(QUOTED PASSAGE):
┄┄┄┄┄┄┄┄┄┄┄┄┄┄┄┄┄┄┄┄

CVE-2025-28905

The Featured Posts Grid plugin for WordPress (versions ≤1.7) contains a Stored Cross-Site Scripting (XSS) vulnerability. The root cause is improper neutralization of user-supplied input during web page generation, which allows attackers to inject malicious scripts that are stored on the server and executed when other users view the affected page [1].

Exploitation of this vulnerability requires a Cross-Site Request Forgery (CSRF) attack vector. A privileged user, such as an administrator, must be tricked into performing an action — for example, clicking a malicious link or submitting a crafted form — while authenticated to the WordPress site. This action triggers the injection of the XSS payload via the plugin's settings or related features [1].

Successful exploitation allows an attacker to force higher-privileged users to execute unintended actions under their own authentication, such as altering plugin settings, modifying posts, or creating new administrative accounts with full control over the WordPress site [1]. The attacker gains the ability to execute arbitrary scripts in the context of the victim's browser, which can lead to data theft, session hijacking, or further site compromise.

┄┄┄┄┄┄┄┄┄┄┄┄┄┄┄┄┄┄┄┄

Resume the write-up on the Featured Posts Grid XSS vulnerability after its last sentence.

┄┄┄┄┄┄┄┄┄┄┄┄┄┄┄┄┄┄┄┄

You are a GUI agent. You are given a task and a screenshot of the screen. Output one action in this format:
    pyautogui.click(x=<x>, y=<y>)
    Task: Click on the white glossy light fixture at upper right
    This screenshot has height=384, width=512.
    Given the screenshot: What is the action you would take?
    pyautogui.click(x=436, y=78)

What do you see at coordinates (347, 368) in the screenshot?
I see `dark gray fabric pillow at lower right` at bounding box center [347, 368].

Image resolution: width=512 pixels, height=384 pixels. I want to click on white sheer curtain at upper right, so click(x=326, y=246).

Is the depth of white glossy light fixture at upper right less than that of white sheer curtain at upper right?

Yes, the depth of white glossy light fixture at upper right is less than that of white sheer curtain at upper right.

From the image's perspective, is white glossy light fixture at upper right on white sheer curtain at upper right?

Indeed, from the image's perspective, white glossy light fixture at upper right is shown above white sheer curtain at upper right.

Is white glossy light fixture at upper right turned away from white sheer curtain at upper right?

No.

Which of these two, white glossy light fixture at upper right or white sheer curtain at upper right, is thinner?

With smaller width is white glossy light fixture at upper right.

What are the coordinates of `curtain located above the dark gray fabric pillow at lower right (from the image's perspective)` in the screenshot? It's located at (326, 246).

┄┄┄┄┄┄┄┄┄┄┄┄┄┄┄┄┄┄┄┄

(EXPECTED ANSWER):
As of the publication date (March 11, 2025), a patched version is not specifically noted in the advisory, but immediate action is recommended: update the plugin to the latest available version. If updating is not possible, site owners should contact their hosting provider or a web developer for assistance. The vulnerability affects plugin versions up to and including 1.7, and no workarounds are documented beyond applying the update [1].